I began to ease backward a few steps so I could make a noise a little farther away and
thus, literally, cover my tracks. But they were not yet done with this conversation.
Brendan said, “You know that other group that’s been camping near us? The one with the girl with the guitar?”
“Mm?”
“Well, she says her stepdad, who was this famous TV preacher, said everyone who didn’t believe exactly as they did was going to burn in hell.” He laughed briefly, the nervous kind that’s supposed to say something’s funny when it really isn’t.
“Wow.”
“Do you think God is really some guy that burns people for things like that? I mean, what about all the kids who don’t have TVs, so they’ve never heard this rule? Do they get burned?”
Fritz chuckled. “Now you’re talking about the difference between God and what a preacher thinks he’s heard.”
“What do you mean?”
“Well, maybe God’s will is like a radio. The transmitter might be just great, but if your receiver’s kind of weak you get a lot of static. When I’m flying an airplane I have to ask the air traffic controllers to repeat stuff all the time because I can’t always understand what they’ve saying.”
Now Brendan laughed. “Is that why there are so many religions that are all different but all think they’ve got the straight poop?”
“Could be.”
“Well then, why do people follow preachers like that TV guy?”
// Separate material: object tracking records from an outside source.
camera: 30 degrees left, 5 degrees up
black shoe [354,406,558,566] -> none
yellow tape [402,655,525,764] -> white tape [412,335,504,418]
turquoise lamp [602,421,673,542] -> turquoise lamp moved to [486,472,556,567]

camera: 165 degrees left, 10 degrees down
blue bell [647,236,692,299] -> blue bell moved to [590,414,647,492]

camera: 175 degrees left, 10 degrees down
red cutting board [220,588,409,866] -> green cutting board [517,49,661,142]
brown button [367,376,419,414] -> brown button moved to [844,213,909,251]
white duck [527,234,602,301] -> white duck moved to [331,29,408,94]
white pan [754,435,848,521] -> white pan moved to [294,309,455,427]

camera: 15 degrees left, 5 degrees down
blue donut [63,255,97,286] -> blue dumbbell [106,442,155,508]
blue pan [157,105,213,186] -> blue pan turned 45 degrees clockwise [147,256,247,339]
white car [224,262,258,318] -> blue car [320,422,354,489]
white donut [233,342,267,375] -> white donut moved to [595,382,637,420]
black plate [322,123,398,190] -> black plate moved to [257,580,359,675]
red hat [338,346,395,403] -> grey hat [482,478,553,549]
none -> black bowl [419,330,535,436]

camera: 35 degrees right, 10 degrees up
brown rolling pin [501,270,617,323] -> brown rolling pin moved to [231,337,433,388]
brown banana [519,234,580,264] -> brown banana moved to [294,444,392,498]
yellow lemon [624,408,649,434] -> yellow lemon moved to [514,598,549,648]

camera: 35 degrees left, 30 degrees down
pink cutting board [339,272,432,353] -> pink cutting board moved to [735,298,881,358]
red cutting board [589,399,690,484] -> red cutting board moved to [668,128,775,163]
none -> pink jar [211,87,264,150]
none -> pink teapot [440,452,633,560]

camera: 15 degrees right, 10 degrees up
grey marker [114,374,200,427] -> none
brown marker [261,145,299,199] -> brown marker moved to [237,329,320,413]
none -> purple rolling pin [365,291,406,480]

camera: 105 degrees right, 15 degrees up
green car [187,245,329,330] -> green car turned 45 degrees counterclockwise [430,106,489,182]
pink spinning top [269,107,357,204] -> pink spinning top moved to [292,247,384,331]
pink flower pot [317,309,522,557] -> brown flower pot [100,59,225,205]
“I don’t know. I heard him once when I was flipping channels one morning, and he sounded kind of angry, but remember what I said about anger covering up hurt? The thing is, anger sounds more powerful than hurt, and it feels a whole lot more powerful than fear. It’s this energy that gets you moving, while pain and fear can freeze you to the spot. So maybe people like to follow anger because they think it makes them strong, or they perceive an angry preacher as being strong. Or they see that anger as powerful. Or they feel like they’ve screwed up somehow and that guy is like a big mean dad who says, ‘If you do this I’ll forgive you and make it all better.’ Or … I don’t know, maybe the people who like to listen to that don’t know how to make decisions and that angry preacher guy is willing to make them for them.”